(Element and region listings)
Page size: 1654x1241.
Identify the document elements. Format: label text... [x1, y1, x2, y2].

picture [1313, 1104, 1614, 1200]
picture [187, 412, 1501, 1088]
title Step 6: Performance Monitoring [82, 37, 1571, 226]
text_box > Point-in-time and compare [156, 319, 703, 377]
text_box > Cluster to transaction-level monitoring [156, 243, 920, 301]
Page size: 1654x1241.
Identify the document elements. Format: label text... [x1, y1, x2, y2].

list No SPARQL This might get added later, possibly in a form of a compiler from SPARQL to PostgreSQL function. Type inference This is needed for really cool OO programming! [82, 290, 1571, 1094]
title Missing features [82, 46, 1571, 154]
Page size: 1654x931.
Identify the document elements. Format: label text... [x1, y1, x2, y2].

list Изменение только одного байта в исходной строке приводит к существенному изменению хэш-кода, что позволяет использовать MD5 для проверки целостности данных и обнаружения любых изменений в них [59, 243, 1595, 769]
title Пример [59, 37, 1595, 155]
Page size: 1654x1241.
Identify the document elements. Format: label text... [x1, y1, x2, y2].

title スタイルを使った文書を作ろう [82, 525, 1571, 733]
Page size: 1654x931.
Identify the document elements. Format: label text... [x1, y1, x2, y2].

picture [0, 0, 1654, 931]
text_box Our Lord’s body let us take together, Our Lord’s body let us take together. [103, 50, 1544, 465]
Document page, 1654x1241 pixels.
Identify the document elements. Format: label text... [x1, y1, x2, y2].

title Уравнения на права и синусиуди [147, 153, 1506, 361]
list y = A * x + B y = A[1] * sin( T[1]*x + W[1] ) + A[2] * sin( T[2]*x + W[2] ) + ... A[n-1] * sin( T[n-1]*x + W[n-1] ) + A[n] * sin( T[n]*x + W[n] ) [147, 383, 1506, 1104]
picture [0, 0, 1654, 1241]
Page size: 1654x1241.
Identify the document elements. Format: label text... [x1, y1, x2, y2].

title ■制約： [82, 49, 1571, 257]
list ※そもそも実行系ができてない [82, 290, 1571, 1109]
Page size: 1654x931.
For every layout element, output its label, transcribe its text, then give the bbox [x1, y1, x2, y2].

◆ **To do**
Can you turn every line of the listings above into a JSON list of strings, with one string per line and the blank lines omitted?

◆ **Task output**
[
  "Page size: 1654x1241.",
  "Identify the document elements. Format: label text... [x1, y1, x2, y2].",
  "picture [1313, 1104, 1614, 1200]",
  "picture [187, 412, 1501, 1088]",
  "title Step 6: Performance Monitoring [82, 37, 1571, 226]",
  "text_box > Point-in-time and compare [156, 319, 703, 377]",
  "text_box > Cluster to transaction-level monitoring [156, 243, 920, 301]",
  "Page size: 1654x1241.",
  "Identify the document elements. Format: label text... [x1, y1, x2, y2].",
  "list No SPARQL This might get added later, possibly in a form of a compiler from SPARQL to PostgreSQL function. Type inference This is needed for really cool OO programming! [82, 290, 1571, 1094]",
  "title Missing features [82, 46, 1571, 154]",
  "Page size: 1654x931.",
  "Identify the document elements. Format: label text... [x1, y1, x2, y2].",
  "list Изменение только одного байта в исходной строке приводит к существенному изменению хэш-кода, что позволяет использовать MD5 для проверки целостности данных и обнаружения любых изменений в них [59, 243, 1595, 769]",
  "title Пример [59, 37, 1595, 155]",
  "Page size: 1654x1241.",
  "Identify the document elements. Format: label text... [x1, y1, x2, y2].",
  "title スタイルを使った文書を作ろう [82, 525, 1571, 733]",
  "Page size: 1654x931.",
  "Identify the document elements. Format: label text... [x1, y1, x2, y2].",
  "picture [0, 0, 1654, 931]",
  "text_box Our Lord’s body let us take together, Our Lord’s body let us take together. [103, 50, 1544, 465]",
  "Document page, 1654x1241 pixels.",
  "Identify the document elements. Format: label text... [x1, y1, x2, y2].",
  "title Уравнения на права и синусиуди [147, 153, 1506, 361]",
  "list y = A * x + B y = A[1] * sin( T[1]*x + W[1] ) + A[2] * sin( T[2]*x + W[2] ) + ... A[n-1] * sin( T[n-1]*x + W[n-1] ) + A[n] * sin( T[n]*x + W[n] ) [147, 383, 1506, 1104]",
  "picture [0, 0, 1654, 1241]",
  "Page size: 1654x1241.",
  "Identify the document elements. Format: label text... [x1, y1, x2, y2].",
  "title ■制約： [82, 49, 1571, 257]",
  "list ※そもそも実行系ができてない [82, 290, 1571, 1109]",
  "Page size: 1654x931.",
  "For every layout element, output its label, transcribe its text, then give the bbox [x1, y1, x2, y2]."
]